A la semana de haber tenido aquel agradable cacareo de sobremesa con mis entrevistadoras, me llega un email de una de ellas. Lo empieza con el cálido saludo de “Querido candidato/a”, y me informan de que “vamos a buscar a otros candidatos”, como si no hubieran elegido ya a uno de entre los 15 que se presentaron conmigo para ese puesto. El hecho de que el email empiece así me hace pensar si realmente sabían mi sexo, si no debería haber marcado más paquete en mis oscuros pantalones de algodón… pero no. Es sólo un email prefabricado para rechazar candidatos, para no molestarse ni en mencionar mi nombre. Voy al supermercado a comprar una botella de aguardiente para ponerme fino. Pero que nadie se equivoque: lo hago para celebrarlo. Tan justo y necesario como saber lo que quiero y me gusta hacer, es descubrir aquello que no quiero hacer ni a golpes de látigo.

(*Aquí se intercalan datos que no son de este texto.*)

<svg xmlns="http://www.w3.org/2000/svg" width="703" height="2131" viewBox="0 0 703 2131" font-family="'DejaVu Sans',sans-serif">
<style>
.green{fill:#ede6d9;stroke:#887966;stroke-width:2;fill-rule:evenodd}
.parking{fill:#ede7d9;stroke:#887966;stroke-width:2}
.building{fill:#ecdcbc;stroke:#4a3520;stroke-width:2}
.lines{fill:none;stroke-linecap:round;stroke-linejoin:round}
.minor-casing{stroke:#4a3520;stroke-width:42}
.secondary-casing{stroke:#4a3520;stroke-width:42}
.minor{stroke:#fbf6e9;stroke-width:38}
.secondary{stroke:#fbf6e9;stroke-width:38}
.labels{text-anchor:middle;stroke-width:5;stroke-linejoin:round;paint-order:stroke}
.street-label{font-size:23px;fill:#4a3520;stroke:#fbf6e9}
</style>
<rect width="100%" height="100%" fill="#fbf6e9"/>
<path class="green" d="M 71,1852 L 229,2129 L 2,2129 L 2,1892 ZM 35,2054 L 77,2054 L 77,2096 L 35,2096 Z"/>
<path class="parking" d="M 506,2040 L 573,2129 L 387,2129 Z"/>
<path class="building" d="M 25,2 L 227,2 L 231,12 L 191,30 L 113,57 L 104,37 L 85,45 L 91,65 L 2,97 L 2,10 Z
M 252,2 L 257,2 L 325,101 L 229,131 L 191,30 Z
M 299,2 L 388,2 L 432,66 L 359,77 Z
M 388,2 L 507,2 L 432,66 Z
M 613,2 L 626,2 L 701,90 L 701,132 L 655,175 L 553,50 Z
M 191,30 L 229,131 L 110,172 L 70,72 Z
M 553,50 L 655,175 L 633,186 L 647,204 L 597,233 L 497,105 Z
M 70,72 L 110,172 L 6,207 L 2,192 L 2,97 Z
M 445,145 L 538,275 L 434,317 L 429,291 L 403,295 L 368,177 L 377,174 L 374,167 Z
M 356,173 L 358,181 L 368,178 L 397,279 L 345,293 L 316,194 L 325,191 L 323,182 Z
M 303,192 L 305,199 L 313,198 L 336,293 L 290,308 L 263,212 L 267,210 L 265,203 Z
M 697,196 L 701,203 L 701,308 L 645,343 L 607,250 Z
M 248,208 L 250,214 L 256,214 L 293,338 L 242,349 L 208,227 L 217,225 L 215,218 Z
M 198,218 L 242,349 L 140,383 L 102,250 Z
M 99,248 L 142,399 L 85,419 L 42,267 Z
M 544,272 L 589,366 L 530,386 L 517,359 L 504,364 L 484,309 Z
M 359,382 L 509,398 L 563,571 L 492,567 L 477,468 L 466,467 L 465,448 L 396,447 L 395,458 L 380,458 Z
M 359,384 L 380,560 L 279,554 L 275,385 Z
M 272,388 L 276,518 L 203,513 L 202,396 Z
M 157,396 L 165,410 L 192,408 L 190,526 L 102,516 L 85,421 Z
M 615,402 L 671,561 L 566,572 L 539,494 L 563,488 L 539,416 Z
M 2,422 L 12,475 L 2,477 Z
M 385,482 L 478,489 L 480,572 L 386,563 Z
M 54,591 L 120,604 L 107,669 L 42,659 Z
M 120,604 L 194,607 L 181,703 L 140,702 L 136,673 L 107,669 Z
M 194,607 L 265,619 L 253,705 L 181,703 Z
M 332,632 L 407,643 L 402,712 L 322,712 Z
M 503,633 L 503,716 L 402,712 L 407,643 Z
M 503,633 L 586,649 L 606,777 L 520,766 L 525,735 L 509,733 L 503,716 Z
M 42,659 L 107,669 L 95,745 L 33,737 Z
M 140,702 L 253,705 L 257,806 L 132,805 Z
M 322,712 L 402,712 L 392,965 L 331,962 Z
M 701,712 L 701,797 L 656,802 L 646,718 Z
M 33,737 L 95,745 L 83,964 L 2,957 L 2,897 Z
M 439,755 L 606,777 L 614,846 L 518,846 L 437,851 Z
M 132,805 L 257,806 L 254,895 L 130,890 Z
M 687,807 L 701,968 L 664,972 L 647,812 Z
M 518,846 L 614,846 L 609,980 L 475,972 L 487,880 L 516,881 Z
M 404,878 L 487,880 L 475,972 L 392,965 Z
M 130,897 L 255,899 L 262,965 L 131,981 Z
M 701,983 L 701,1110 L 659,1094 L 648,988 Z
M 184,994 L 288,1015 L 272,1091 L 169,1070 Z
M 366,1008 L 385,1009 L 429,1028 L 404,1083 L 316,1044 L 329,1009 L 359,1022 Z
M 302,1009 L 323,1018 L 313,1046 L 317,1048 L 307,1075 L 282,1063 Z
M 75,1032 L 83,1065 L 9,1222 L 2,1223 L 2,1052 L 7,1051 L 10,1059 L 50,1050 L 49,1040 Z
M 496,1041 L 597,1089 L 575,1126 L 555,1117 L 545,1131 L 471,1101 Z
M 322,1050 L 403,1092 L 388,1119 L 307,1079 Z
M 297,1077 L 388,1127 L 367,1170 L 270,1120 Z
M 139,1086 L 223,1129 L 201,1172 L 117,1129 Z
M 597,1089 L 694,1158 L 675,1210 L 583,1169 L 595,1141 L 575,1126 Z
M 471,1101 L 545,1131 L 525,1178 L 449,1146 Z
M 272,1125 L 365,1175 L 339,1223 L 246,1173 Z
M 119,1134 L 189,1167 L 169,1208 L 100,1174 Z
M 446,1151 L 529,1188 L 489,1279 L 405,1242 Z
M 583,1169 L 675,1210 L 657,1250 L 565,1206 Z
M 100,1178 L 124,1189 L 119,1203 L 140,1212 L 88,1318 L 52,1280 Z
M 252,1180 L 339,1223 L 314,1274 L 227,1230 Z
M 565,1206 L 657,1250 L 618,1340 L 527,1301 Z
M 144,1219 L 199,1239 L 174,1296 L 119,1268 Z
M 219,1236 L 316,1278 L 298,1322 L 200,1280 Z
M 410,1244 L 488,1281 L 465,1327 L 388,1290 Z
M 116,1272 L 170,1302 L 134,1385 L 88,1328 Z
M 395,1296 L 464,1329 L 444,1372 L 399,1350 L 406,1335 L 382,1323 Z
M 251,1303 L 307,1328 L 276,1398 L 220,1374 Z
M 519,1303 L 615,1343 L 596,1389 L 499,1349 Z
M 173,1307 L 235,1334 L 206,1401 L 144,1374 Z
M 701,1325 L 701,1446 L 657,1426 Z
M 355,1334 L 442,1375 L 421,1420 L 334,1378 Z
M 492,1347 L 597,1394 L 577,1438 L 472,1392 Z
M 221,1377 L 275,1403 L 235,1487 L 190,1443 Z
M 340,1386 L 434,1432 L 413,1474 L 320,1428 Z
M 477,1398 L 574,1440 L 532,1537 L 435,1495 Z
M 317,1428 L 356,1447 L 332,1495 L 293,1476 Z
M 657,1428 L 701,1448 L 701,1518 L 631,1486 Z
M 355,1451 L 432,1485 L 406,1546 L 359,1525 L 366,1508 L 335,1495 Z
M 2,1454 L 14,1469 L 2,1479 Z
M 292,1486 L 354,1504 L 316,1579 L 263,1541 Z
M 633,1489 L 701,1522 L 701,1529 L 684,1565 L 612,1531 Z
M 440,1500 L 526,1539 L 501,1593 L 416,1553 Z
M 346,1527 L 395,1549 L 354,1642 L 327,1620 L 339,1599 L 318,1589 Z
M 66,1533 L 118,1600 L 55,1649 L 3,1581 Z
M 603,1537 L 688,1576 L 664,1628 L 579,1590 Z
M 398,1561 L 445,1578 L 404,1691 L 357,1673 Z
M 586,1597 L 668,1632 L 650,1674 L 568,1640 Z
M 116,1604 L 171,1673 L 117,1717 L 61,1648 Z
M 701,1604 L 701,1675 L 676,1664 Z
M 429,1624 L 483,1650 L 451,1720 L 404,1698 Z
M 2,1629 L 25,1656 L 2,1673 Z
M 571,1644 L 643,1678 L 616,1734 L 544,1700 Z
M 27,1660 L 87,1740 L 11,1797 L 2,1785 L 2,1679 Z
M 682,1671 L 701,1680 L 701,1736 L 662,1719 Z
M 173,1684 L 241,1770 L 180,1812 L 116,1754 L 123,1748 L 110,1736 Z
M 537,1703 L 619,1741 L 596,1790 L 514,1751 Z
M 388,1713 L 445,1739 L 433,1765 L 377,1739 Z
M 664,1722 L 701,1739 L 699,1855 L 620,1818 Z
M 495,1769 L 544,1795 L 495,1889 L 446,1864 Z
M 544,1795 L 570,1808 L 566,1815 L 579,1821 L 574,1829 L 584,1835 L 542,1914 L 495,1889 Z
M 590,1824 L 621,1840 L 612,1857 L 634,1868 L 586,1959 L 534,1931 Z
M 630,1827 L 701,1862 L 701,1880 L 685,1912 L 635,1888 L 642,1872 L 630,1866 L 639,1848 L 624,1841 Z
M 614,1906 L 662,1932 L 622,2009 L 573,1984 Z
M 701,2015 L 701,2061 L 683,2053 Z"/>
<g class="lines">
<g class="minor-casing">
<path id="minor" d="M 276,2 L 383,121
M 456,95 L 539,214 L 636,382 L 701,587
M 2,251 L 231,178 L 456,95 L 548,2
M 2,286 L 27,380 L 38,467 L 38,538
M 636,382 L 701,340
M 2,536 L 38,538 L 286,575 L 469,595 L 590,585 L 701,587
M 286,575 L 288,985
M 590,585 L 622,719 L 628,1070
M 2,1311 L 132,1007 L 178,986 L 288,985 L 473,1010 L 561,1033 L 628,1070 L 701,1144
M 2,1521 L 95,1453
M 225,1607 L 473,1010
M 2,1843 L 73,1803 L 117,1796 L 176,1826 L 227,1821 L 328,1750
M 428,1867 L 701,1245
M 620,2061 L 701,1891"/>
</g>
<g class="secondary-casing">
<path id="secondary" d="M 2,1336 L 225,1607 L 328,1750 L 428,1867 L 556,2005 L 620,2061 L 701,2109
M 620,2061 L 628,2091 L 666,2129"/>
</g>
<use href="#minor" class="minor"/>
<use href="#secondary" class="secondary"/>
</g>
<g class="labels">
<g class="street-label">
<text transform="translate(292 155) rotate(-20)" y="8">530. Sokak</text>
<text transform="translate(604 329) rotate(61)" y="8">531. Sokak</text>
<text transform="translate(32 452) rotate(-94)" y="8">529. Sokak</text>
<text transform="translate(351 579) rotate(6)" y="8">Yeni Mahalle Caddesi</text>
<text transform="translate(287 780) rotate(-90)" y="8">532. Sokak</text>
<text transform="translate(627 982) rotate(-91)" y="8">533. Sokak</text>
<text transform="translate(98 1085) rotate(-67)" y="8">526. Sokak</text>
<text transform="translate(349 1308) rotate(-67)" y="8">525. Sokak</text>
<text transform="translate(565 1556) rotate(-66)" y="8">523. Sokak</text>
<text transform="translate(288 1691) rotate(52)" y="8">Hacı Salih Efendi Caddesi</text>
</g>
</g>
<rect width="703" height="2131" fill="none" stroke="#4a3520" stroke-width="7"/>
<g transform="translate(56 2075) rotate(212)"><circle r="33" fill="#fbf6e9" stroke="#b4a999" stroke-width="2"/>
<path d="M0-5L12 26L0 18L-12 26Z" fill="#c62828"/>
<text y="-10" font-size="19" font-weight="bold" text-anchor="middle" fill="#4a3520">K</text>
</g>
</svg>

¿La solución? Bueno, soy traductor, y los traductores pueden trabajar de forma autónoma, incluso desde casa. El proceso para llegar a vivir de ello es duro, complicado, pero no importa… porque sería mi proceso. En este mundo donde muy pocos trabajos merecen la pena, al menos para mí, donde parece que la realidad económica nos ha hecho olvidar que vivimos en un mundo de seres humanos, la mejor idea que encuentro es la de montarme mi pequeño negocio; un espacio donde la capacidad de elegir vuelve a tener nombre. No soy ni mucho menos la única persona que piensa así, y muchos viven con una actividad y una rutina que en el fondo no quieren tener. Con una punzada de insatisfacción y fastidio cuando toca cumplir la jornada, pero intentando llenar su tiempo con pequeños alivios que anestesien lo que sienten para poder levantarse otro día más. Yo no quiero vivir acostumbrándome, porque con el tiempo el malestar se empieza a olvidar y se disfraza de otras cosas. Y quien así vive cree estar bien. Pero la verdad es que, en la mayoría de los casos, uno no sabe que ha vivido con dolor durante años hasta que ese dolor desaparece y se da cuenta de que se puede vivir mejor. Las grandes tragedias de la vida pasan, se superan. Igual que los momentos de alegría eufórica no duran, se apagan… por suerte, porque el verdadero estado de plenitud no es la fiesta permanente, sino la paz interior. Pero hay un malestar más grave que todo eso: es esa desazón sutil, constante, de fondo, discreta, de la que hay que ocuparse si no queremos que se quede con nosotros hasta el final de nuestros días.
Al final he conseguido un trabajo, con una actividad que me gusta; lástima que trabaje prácticamente gratis. Esto es temporal y, como me dijeron hace poco, las cosas al final caen por su peso. Entonces miro a través de la ventana de mi oficina… ha empezado a nevar, los primeros copos del año. Hay maravillas que no entienden del pensamiento y detienen el mío propio. Así que me quedo de pie, mirando por la ventana. Y mañana ya se verá.